WRITTEN REQUEST -
Recast the lines below as a Markdown table with the columns Row and Line text, starting with the line containing "Rendered at 1241 by 1754 pixels." and going on through the line containing "picture [118, 798, 439, 1039]", with blank lines left out. Include only those lines.

[Saved records]
::::::::
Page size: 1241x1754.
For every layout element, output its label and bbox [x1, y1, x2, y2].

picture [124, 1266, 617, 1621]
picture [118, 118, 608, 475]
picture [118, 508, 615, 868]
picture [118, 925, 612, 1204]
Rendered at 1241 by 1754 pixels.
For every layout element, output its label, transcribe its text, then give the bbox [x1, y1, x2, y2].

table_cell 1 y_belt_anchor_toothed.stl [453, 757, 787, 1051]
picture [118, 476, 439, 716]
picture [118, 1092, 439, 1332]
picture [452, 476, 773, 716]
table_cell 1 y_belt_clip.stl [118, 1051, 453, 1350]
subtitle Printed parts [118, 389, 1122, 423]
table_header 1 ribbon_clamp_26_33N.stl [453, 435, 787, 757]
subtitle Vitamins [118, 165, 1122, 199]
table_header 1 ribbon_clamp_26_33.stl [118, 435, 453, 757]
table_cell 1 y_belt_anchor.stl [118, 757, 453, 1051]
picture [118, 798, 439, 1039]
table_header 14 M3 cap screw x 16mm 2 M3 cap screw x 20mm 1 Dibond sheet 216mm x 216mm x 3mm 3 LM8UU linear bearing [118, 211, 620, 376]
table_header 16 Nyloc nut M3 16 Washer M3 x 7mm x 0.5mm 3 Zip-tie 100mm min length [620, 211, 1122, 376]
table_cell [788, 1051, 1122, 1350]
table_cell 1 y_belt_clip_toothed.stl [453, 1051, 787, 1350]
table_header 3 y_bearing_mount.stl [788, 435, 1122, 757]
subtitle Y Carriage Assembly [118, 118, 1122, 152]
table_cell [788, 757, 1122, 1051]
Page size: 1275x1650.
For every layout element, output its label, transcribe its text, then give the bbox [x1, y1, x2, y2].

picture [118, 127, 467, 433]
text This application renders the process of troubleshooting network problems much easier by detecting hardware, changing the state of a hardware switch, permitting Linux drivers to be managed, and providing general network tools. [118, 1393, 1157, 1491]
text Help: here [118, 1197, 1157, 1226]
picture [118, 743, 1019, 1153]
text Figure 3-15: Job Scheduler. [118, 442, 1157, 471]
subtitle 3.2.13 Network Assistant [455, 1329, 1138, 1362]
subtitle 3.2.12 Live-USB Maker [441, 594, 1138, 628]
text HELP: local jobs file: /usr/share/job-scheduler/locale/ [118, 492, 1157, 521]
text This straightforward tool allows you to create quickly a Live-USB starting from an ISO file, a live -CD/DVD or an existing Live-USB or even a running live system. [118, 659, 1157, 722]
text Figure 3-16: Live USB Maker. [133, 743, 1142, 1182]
::::::::
RIGHT ANSWER -
| Row | Line text |
|---|---|
| 1 | Rendered at 1241 by 1754 pixels. |
| 2 | For every layout element, output its label, transcribe its text, then give the bbox [x1, y1, x2, y2]. |
| 3 | table_cell 1 y_belt_anchor_toothed.stl [453, 757, 787, 1051] |
| 4 | picture [118, 476, 439, 716] |
| 5 | picture [118, 1092, 439, 1332] |
| 6 | picture [452, 476, 773, 716] |
| 7 | table_cell 1 y_belt_clip.stl [118, 1051, 453, 1350] |
| 8 | subtitle Printed parts [118, 389, 1122, 423] |
| 9 | table_header 1 ribbon_clamp_26_33N.stl [453, 435, 787, 757] |
| 10 | subtitle Vitamins [118, 165, 1122, 199] |
| 11 | table_header 1 ribbon_clamp_26_33.stl [118, 435, 453, 757] |
| 12 | table_cell 1 y_belt_anchor.stl [118, 757, 453, 1051] |
| 13 | picture [118, 798, 439, 1039] |